PROBLEM REQUIREMENTS: An exact copy of all entries is required.

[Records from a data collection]
◆ ◆ ◆ ◆ ◆ ◆ ◆

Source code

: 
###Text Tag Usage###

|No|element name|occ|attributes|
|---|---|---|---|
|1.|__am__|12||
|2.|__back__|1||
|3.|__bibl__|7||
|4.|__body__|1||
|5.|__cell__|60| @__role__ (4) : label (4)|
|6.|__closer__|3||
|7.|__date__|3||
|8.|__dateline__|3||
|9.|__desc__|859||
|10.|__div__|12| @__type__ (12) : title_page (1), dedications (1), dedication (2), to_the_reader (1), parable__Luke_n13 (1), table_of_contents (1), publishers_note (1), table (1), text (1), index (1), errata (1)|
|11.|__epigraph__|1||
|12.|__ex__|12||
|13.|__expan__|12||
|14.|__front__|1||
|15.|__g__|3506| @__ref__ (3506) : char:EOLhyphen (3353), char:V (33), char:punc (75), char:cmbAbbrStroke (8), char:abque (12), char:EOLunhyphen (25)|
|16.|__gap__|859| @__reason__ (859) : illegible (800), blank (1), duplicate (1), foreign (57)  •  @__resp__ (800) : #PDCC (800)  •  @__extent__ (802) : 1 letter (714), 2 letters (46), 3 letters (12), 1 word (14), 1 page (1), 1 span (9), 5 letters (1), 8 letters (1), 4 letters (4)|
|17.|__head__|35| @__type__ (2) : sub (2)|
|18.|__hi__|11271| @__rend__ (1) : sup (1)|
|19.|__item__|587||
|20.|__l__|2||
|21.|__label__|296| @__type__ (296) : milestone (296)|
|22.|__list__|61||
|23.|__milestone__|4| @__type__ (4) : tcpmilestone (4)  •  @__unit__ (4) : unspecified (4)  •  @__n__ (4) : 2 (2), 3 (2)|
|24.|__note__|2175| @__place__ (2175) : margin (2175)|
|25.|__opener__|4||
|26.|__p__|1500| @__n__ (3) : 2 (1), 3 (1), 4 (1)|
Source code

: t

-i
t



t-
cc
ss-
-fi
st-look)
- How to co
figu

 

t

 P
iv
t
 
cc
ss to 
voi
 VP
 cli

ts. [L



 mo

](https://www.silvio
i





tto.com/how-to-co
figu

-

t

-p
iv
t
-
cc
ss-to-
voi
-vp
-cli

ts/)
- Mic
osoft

◆ ◆ ◆ ◆ ◆ ◆ ◆

YOUR RESPONSE:
Source code

: 
###Text Tag Usage###

|No|element name|occ|attributes|
|---|---|---|---|
|1.|__am__|12||
|2.|__back__|1||
|3.|__bibl__|7||
|4.|__body__|1||
|5.|__cell__|60| @__role__ (4) : label (4)|
|6.|__closer__|3||
|7.|__date__|3||
|8.|__dateline__|3||
|9.|__desc__|859||
|10.|__div__|12| @__type__ (12) : title_page (1), dedications (1), dedication (2), to_the_reader (1), parable__Luke_n13 (1), table_of_contents (1), publishers_note (1), table (1), text (1), index (1), errata (1)|
|11.|__epigraph__|1||
|12.|__ex__|12||
|13.|__expan__|12||
|14.|__front__|1||
|15.|__g__|3506| @__ref__ (3506) : char:EOLhyphen (3353), char:V (33), char:punc (75), char:cmbAbbrStroke (8), char:abque (12), char:EOLunhyphen (25)|
|16.|__gap__|859| @__reason__ (859) : illegible (800), blank (1), duplicate (1), foreign (57)  •  @__resp__ (800) : #PDCC (800)  •  @__extent__ (802) : 1 letter (714), 2 letters (46), 3 letters (12), 1 word (14), 1 page (1), 1 span (9), 5 letters (1), 8 letters (1), 4 letters (4)|
|17.|__head__|35| @__type__ (2) : sub (2)|
|18.|__hi__|11271| @__rend__ (1) : sup (1)|
|19.|__item__|587||
|20.|__l__|2||
|21.|__label__|296| @__type__ (296) : milestone (296)|
|22.|__list__|61||
|23.|__milestone__|4| @__type__ (4) : tcpmilestone (4)  •  @__unit__ (4) : unspecified (4)  •  @__n__ (4) : 2 (2), 3 (2)|
|24.|__note__|2175| @__place__ (2175) : margin (2175)|
|25.|__opener__|4||
|26.|__p__|1500| @__n__ (3) : 2 (1), 3 (1), 4 (1)|
Source code

: t

-i
t



t-
cc
ss-
-fi
st-look)
- How to co
figu

 

t

 P
iv
t
 
cc
ss to 
voi
 VP
 cli

ts. [L



 mo

](https://www.silvio
i





tto.com/how-to-co
figu

-

t

-p
iv
t
-
cc
ss-to-
voi
-vp
-cli

ts/)
- Mic
osoft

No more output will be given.